Hollander thought of his longtime friend Robert Fagles, a fellow comparative literature professor emeritus at Princeton, who had become seriously ill while he was working on a translation of Virgil’s epic poem, The Aeneid. Hollander wondered whether Fagles would finish The Aeneid — Fagles did, publishing his book last year — and whether he would finish Paradiso. Slowly, Hollander regained the use of his left side and began reading again. Writing came more slowly, but he eventually began working on the commentary of Paradiso.

Last month, Doubleday published Hollander’s translation and commentary of Paradiso, the final part of The Divine Comedy, in which Dante details his imaginary trip through hell, purgatory, and heaven. Inferno details the brutal, bizarre punishments those damned by God must endure: Some especially treacherous characters are frozen in contorted positions in ice forever, for example. Purgatorio describes the challenges God sets for the dead to cleanse themselves of sin, while in Paradiso, Dante, led by the angel Beatrice, ascends to the highest reaches of heaven, which, like hell and purgatory before it, is rigorously structured with multiple levels. Dante describes his vision of a heaven animated by “the love that moves the sun and the other stars,” as he describes God in the poem’s final words. With an initial print run of 15,000 — a relatively large number for an academic title — Paradisois expected to garner a good following, attracting students and Dante enthusiasts alike.

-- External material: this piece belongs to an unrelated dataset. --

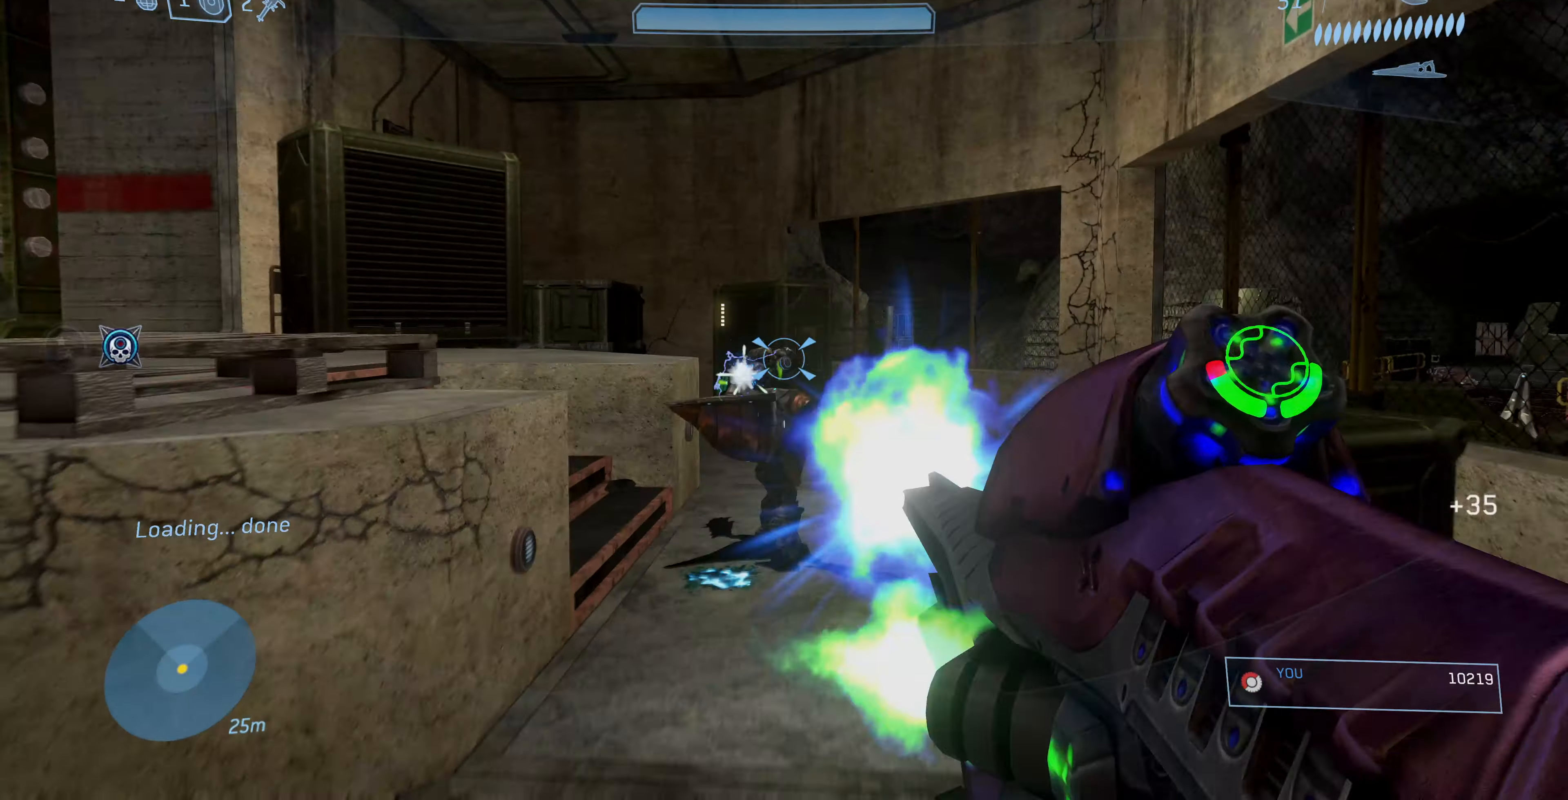
{"buttons": [], "left_stick": "up", "right_stick": "center", "events": [[100, "R2", "up"], [334, "right_stick", "up-right"], [400, "right_stick", "center"]]}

Paradiso’s abstract language and heavy emphasis on theology make it the most daunting of the three works. Hollander believes it’s also the best. “Dante knows he’s testing his reader,” Hollander says. “He’s playing a very dangerous game, because he’s taking on all his predecessors,” by, for example, recasting metaphors from The Aeneid, Dante’s favorite pagan text, and reworking the abstruse medieval theology of Thomas Aquinas into dazzling poetry.

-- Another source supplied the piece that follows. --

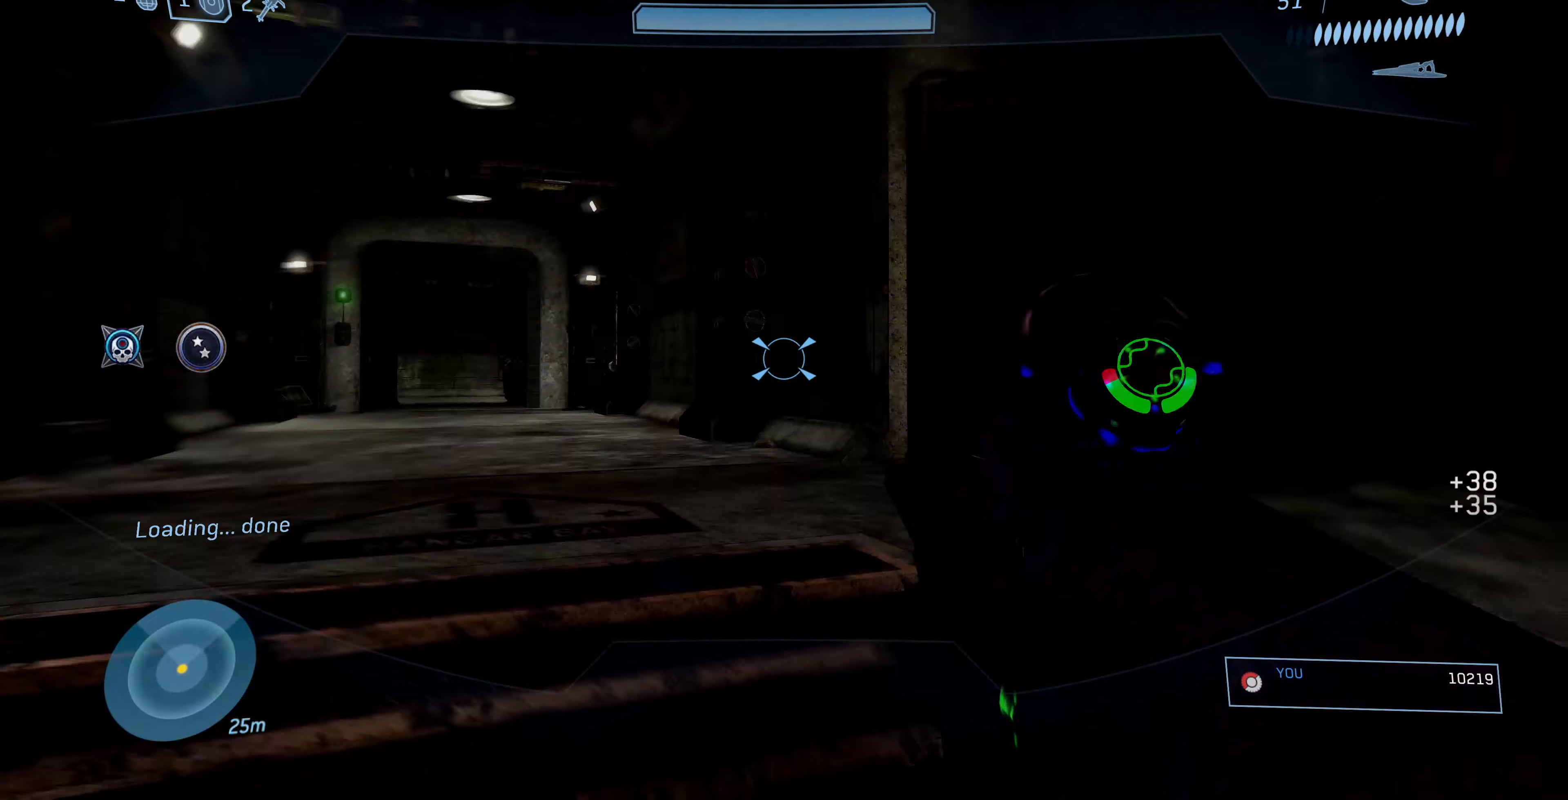
{"buttons": [], "left_stick": "up", "right_stick": "center", "events": [[34, "R1", "up"], [100, "right_stick", "center"], [267, "right_stick", "left"], [334, "right_stick", "up-left"], [434, "right_stick", "center"]]}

That complexity explains the profusion of notes Hollander wrote for his edition. His wife and his editor pared down his notes on Inferno, but he prevailed this time. “Paradiso just requires more,” he says. Hollander spent two years annotating the text. He’d go into his office in Firestone Library once a week, review his detailed files on each canto, take notes on his computer, and then work on the file at home, making liberal use of the Princeton Dante Project (www.princeton. edu/dante), which he helped design in the late 1990s; it includes Italian text of The Divine Comedy, an English translation, historical and interpretive notes, recitation of the poem in Italian, and links to other Dante Web sites.

The notes in Paradiso give the reader a sense not only of Dante’s intellectual world, but of Hollander’s passionate engagement with the poem, an enthusiasm so infectious that alumni of his course on The Divine Comedy have for years gathered to discuss a selected canto on the Friday afternoon of Reunions. Hollander writes his notes with the same zeal, praising and criticizing other critics, offering his interpretations of difficult passages, and on occasion citing a particularly astute reading by one of his students. It’s as if the reader is in the same room as Hollander, who says his “job in life is to get people interested in Dante.”